Throughout the 90 minutes, there are regular surprise twists but the biggest ones – the identity of both the main villain and his treacherous ally – are painfully obvious well in advance of their reveals and apart from one member of the team, none of the characters use their conspicuous special abilities in interesting ways. Even team leader Alok’s late in the day reveal as an Augment (not explicitly ruled in or out as one of Khan’s lot) doesn’t really amount to much.

The fault doesn’t lie with the cast, though. Yeoh, Omari Hardwick, Sam Richardson, Kacey Rohl and (briefly) Humberly González and Robert Kazinsky all do great work with the terrible material they’re given while Sven Ruygrok’s Fuzz is likely to be more of an acquired taste, sometimes emotion-chipped Data, sometimes Neelix. The problem is that the very nature of Section 31 is antithetical to what Star Trek is meant to be about and the character of Phillippa Georgiou doubly so.
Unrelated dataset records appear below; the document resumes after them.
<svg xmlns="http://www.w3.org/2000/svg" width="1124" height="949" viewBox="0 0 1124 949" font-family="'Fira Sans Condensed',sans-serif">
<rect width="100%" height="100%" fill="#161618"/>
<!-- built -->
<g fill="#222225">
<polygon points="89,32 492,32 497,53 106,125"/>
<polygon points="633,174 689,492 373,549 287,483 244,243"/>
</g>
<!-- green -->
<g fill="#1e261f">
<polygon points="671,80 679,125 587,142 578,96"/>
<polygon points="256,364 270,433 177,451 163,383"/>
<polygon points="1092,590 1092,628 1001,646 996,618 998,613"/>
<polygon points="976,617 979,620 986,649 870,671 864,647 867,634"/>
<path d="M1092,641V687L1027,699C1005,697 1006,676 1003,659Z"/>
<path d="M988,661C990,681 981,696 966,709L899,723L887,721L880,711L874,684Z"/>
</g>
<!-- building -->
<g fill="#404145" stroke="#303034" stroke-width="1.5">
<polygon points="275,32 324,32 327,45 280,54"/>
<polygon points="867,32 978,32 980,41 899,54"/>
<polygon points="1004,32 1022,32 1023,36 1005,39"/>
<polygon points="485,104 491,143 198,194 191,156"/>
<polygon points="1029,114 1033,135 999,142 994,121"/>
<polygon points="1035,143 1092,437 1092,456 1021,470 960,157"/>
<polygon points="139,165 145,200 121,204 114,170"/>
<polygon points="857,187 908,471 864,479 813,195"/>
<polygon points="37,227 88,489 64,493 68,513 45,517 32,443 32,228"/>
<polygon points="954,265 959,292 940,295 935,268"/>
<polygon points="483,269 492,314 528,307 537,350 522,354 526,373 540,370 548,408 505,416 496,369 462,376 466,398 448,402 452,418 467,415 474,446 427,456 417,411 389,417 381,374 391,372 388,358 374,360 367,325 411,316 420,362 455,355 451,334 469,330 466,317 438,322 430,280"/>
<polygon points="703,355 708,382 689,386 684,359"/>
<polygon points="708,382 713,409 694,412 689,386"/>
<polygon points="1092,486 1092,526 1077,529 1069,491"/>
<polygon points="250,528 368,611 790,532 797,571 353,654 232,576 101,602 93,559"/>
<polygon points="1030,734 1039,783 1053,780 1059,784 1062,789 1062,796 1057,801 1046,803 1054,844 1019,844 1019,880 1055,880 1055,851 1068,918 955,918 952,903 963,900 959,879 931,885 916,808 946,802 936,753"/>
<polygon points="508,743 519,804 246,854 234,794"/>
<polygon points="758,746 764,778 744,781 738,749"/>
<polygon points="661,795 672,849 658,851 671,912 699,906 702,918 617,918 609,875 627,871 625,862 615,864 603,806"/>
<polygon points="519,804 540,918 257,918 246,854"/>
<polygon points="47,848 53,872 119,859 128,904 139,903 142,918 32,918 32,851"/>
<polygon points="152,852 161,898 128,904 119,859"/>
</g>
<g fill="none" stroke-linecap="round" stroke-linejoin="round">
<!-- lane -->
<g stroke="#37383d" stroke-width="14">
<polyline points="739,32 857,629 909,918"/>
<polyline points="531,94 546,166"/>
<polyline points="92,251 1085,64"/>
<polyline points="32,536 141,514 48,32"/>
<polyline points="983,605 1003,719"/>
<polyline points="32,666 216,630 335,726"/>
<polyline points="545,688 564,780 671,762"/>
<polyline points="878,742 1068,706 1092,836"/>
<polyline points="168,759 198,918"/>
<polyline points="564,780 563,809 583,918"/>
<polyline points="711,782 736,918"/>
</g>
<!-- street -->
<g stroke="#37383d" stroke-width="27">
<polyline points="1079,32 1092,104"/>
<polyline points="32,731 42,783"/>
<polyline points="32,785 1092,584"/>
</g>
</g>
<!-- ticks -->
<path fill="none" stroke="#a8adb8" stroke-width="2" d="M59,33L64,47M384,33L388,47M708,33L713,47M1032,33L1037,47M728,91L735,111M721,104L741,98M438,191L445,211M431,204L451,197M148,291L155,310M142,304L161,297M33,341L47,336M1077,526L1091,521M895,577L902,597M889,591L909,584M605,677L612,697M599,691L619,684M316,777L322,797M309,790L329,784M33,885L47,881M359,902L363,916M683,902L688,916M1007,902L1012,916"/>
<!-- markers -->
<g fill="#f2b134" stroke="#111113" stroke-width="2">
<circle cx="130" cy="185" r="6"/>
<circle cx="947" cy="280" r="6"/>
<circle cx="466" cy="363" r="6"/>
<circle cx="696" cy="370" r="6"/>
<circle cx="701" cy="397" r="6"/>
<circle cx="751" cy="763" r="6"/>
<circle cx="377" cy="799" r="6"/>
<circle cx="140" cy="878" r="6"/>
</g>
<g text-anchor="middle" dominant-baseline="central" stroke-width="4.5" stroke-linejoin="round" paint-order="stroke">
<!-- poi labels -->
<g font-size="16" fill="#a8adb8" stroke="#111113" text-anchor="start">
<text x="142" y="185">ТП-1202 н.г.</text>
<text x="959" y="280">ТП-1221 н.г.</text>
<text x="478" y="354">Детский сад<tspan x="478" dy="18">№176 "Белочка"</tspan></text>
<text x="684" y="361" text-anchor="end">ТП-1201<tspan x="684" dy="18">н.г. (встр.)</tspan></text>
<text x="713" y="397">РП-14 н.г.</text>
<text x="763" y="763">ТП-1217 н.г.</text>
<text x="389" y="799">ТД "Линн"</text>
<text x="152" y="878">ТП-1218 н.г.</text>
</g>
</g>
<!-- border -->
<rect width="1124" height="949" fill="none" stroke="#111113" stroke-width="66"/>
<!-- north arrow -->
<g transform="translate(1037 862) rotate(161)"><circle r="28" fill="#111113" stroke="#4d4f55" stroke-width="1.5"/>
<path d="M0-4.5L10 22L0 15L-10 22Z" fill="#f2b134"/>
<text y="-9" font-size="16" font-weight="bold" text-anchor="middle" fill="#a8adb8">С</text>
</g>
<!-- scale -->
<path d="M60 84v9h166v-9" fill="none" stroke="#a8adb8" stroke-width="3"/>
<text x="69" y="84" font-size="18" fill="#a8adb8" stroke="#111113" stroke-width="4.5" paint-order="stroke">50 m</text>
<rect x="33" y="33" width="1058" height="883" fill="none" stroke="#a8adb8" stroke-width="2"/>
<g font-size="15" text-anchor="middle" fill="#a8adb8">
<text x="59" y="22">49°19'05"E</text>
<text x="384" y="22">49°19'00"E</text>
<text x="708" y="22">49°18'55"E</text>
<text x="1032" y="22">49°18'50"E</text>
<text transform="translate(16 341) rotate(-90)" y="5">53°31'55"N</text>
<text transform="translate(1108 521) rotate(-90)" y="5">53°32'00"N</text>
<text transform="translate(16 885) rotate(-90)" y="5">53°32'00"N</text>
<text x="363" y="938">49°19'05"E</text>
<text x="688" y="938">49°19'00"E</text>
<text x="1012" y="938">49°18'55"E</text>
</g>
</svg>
She is, as has been established multiple times, a ruthless, multi-genocidal sociopath but every time it’s brought up it’s treated as a punchline oopsie rather than an irredeemably damning indictment. Georgiou and Section 31 are villains, and not in cool anti-hero ways, they are explicitly bad guys. The worst. Perhaps with skill and nuance it’s something that could be handled but in a screenplay which is so clumsy that during its own exposition-dump opening monologue it mentions a treaty preventing Starfleet from crossing over the Federation border while the map shown on screen clearly shows several star bases outside the border.
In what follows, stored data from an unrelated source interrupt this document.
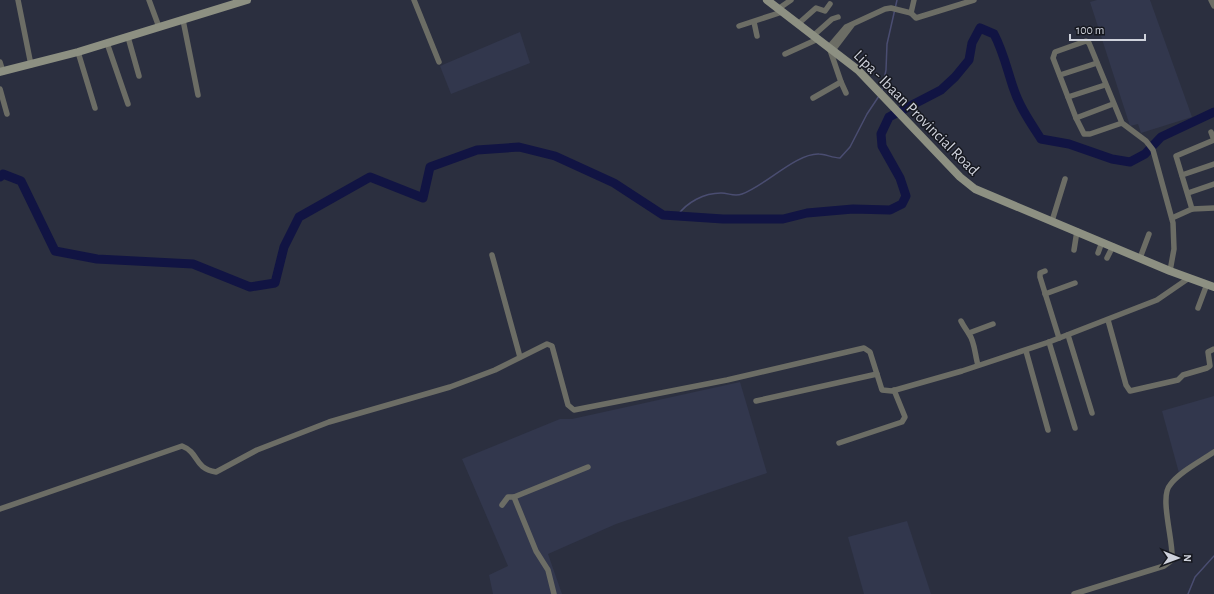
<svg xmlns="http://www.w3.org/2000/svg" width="1214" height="594" viewBox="0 0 1214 594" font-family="'Alegreya Sans',sans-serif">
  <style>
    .built { fill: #32374d }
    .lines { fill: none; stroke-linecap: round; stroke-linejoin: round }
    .stream { stroke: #4a4d71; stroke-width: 1.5 }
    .river { stroke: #111443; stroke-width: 9 }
    .street { stroke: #6c6d65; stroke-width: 5.5 }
    .secondary { stroke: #8d9082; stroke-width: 8 }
    .labels { text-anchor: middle; stroke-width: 3; stroke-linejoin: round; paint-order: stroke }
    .street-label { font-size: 16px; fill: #cfd2dc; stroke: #16181f }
  </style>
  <rect width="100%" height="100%" fill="#2b2f3f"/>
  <!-- built -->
  <g class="built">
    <path d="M1097 0H1150L1192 117 1141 133 1138 124 1130 126 1090 2Z"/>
    <path d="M520 32 530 63 451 94 440 66Z"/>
    <path d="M740 382 767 473 616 524 548 554 562 594H493L489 575 508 566 462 459 560 419H572Z"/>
    <path d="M1214 396V449L1179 473 1162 411Z"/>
    <path d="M907 521 931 594H864L848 537Z"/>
  </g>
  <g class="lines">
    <!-- stream -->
    <g class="stream">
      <path d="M882 90 886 70 887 44 897 0"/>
      <path d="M677 216C687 202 704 193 721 193 729 193 734 197 742 194 765 186 796 153 819 154 825 154 833 158 840 158L850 147 867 114 879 96"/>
      <path d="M1188 594 1195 577 1214 556"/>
    </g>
    <!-- river -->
    <path class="river" d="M0 177 3 174 21 181 55 251 97 259 193 264 250 287 275 283 284 247 299 217 370 177 423 198 430 167 477 150 519 147 555 156 614 183 663 215 723 219H783L807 213 853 209 890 210 902 204 906 196 900 178 882 146 881 134 889 117 941 90 955 77 969 60 972 43 980 28 994 34C1003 51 1007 69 1013 87 1019 106 1030 122 1041 139L1069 144 1112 159 1130 162 1145 154 1161 137 1214 112"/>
    <!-- street -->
    <g class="street">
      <path d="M18 0 31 65"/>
      <path d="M149 0 159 27"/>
      <path d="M414 0 439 62"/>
      <path d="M914 0 911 13 916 18 974 0"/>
      <path d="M1211 0 1214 6"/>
      <path d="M778 9 791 0"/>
      <path d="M183 20 198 95"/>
      <path d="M754 22 757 36"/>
      <path d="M798 24 816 8 825 11 830 4"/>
      <path d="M739 26 782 12"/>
      <path d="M814 35 832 19 838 17"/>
      <path d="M128 37 139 76"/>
      <path d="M107 43 128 104"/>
      <path d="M833 50 852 25"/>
      <path d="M78 52 95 108"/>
      <path d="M785 54 818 39"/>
      <path d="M0 62 3 72"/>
      <path d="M1060 75 1097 63"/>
      <path d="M841 82 846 93"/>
      <path d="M0 89 7 114"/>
      <path d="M1068 97 1105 85"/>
      <path d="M813 98 841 82 829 47 846 27 885 9 891 8 911 13"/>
      <path d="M1076 118 1113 104"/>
      <path d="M1122 123 1090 134H1084L1076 118 1053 58 1055 52 1086 41 1089 43 1122 123 1146 141 1153 150 1173 223 1174 249 1170 271"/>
      <path d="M1211 132 1214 140"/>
      <path d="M1182 175 1214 164"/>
      <path d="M1188 193 1214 184"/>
      <path d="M1192 209 1176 156 1214 140"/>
      <path d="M1172 218 1192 209 1214 208"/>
      <path d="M1052 221 1065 179"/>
      <path d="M1074 250 1077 231"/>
      <path d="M1098 253 1102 242"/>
      <path d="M492 255 520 357"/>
      <path d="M1107 258 1113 246"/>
      <path d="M1140 258 1149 234"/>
      <path d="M1045 271 1040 273V277L1059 338"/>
      <path d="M1045 294 1075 283"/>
      <path d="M1198 308 1207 284"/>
      <path d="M1108 320 1126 385 1130 391 1178 380 1183 375 1207 368 1210 366 1208 352 1214 349"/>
      <path d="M961 321C964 327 966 329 969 334 975 342 975 356 978 365"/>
      <path d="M969 333 993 324"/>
      <path d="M1068 335 1092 413"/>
      <path d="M1049 342 1075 428"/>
      <path d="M1026 351 1048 430"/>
      <path d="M756 401 877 374"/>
      <path d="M839 443 902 422 905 417 894 390"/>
      <path d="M502 505 508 497H514"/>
      <path d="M0 509 182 446C200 453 193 468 216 472L257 450 329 422 450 387 495 370 547 344 552 346 568 405 574 410 727 380 864 348 870 352 882 390 892 391 962 371 1049 342 1157 300 1189 278"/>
      <path d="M554 594 548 570 536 551 514 497 588 467"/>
      <path d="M1074 594 1164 566 1172 560C1174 542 1159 497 1170 485 1179 472 1201 461 1214 452"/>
    </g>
    <!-- secondary -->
    <g class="secondary">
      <path d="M767 0 858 70 960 177 975 189 1170 271 1214 287"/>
      <path d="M0 72 78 52 247 0"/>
    </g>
  </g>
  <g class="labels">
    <!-- street labels -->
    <g class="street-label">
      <text transform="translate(917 112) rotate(45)" y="6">Lipa - Ibaan Provincial Road</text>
    </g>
  </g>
  <!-- north arrow -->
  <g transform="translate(1178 558) rotate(91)" stroke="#16181f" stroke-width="3" paint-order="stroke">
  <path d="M0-3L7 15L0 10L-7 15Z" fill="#cfd2dc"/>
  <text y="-6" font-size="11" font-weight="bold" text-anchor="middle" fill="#cfd2dc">N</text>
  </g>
  <!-- scale -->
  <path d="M1070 34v6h75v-6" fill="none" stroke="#cfd2dc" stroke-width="2"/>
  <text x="1076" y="34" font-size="12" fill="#cfd2dc" stroke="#16181f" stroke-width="3" paint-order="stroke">100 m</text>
</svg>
Production wise, some of it looks quite pretty although it maintains Kurtz-Trek’s penchant for profoundly ugly ship design and a few too many lens flares and, for once, Jeff Russo’s score in’t a lifeless dirge, but there’s no escaping the feeling that this was commissioned in haste and repented at leisure. It’s lengthy journey to the small screen smacks of contractual imperatives driving a minimal viable effort so that everyone can finally free them from an obligation that’s been hanging over them. There’s zero sincerity in the closing coda which sees the team reassemble, ready for their next mission that surely everyone involved knows will never come. It does, however, feature a cameo from Jamie Lee Curtis at the very end, which makes her two for two in terms of appearing is crappy Guardians Of The Galaxy knock-offs. If this is a back-door pilot, we need to lock the door and throw away the key.